Behand­lungen

Weitere Laser­behand­lungen

Neben der Vitreolyse-Behand­lung kommen in unserer Augen­ta­ges­klinik in Berlin und Wittenberg noch diverse weitere Laser zum Einsatz, die für eine Vielzahl von Behand­lungen, z. B. der Netzhaut oder eines Nachstars, geeignet sind. Neben den zuvor eingehend beschrie­benen Laser­behand­lungen der Hornhaut und des Glaskör­pers bieten wir unseren Patienten zahlreiche weitere Laser­ein­griffe zur Therapie von Netzhaut­er­kran­kungen, des Nachstars sowie des Grünen Stars an.

Laser­be­hand­lung der Netzhaut

Zur Behand­lung der Netzhaut bei Diabetes oder bei Netzhaut­lö­chern können thermi­sche Laser (Argon-Laser) verwendet werden, die zu einer Erhitzung und „Koagu­la­tion” des Gewebes führen. Hierbei wird die Netzhaut punktuell so erhitzt, dass zum einen ein gezielter Gewebs­un­ter­gang herbei­ge­führt wird, um benach­bartes Gewebe besser erhalten zu können (bei der Behand­lung der diabe­ti­schen Netzhaut­er­kran­kung) – oder um die „Verschwei­ßung” der Netzhaut mit darun­ter­lie­genden Struk­turen herbei­zu­führen, wie z. B. bei Lochbil­dungen in der Netzhaut. So können im Idealfall eine Ablösung der gesamten Netzhaut und weitere operative Eingriffe verhin­dert werden.
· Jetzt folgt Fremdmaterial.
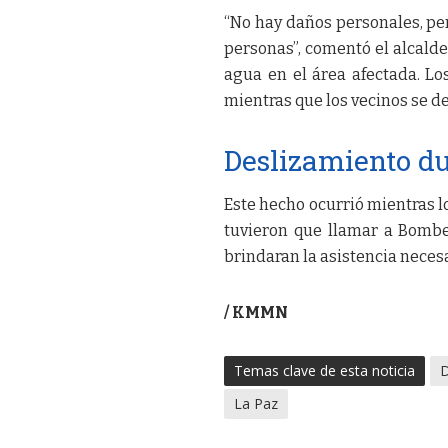
“No hay daños personales, per
personas”, comentó el alcalde
agua en el área afectada. Lo
mientras que los vecinos se 
Deslizamiento du
Este hecho ocurrió mientras l
tuvieron que llamar a Bomber
brindaran la asistencia necesa
/ KMMN
Temas clave de esta noticia
D
La Paz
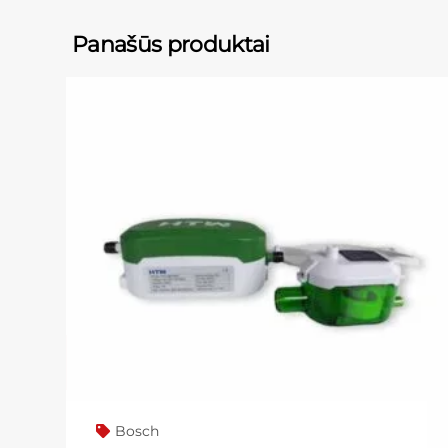
Panašūs produktai
Bosch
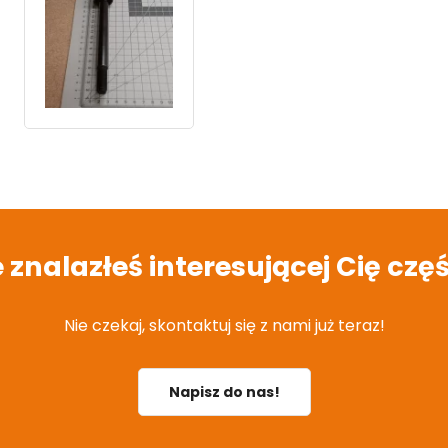
e znalazłeś interesującej Cię częś
Nie czekaj, skontaktuj się z nami już teraz!
Napisz do nas!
Laser­be­hand­lung des Nachstars

Bildet sich nach einer Grauen Star-Operation ein sogenannter Nachstar (Membran hinter der einge­setzten künst­li­chen Linse), kann mittels eines spezi­ellen YAG-Lasers (Neodym-YAG-Laser) eine umschrie­bene „Sprengung” dieses Gewebes herbei­ge­führt werden (sog. photodisruption/​fragmentation). Diese Behand­lung ist komplett schmerz­frei.

Laser­be­hand­lung des Glaukoms

Ein anderer Einsatzort für sogenannte „heiße“ Laser, welche zur Koagu­la­tion von Gewebe führen, sind bestimmte Formen des Grünen Stars, bei denen der kammer­was­ser­pro­du­zie­rende Ziliar­körper punktuell zerstört wird; hier verwendet man einen so genannten Dioden-Laser, der eine Cyclo­pho­to­ko­agu­la­tion bewirkt. Mittels YAG-Laser kann bei Engwin­kel­glaukom eine punktu­elle Eröffnung des Irisge­webes (Irido­tomie) durch­ge­führt werden, um so den Kammer­was­ser­ab­fluss zu verbes­sern und einen drohenden Winkel­block (Glaukom­an­fall) zu verhin­dern.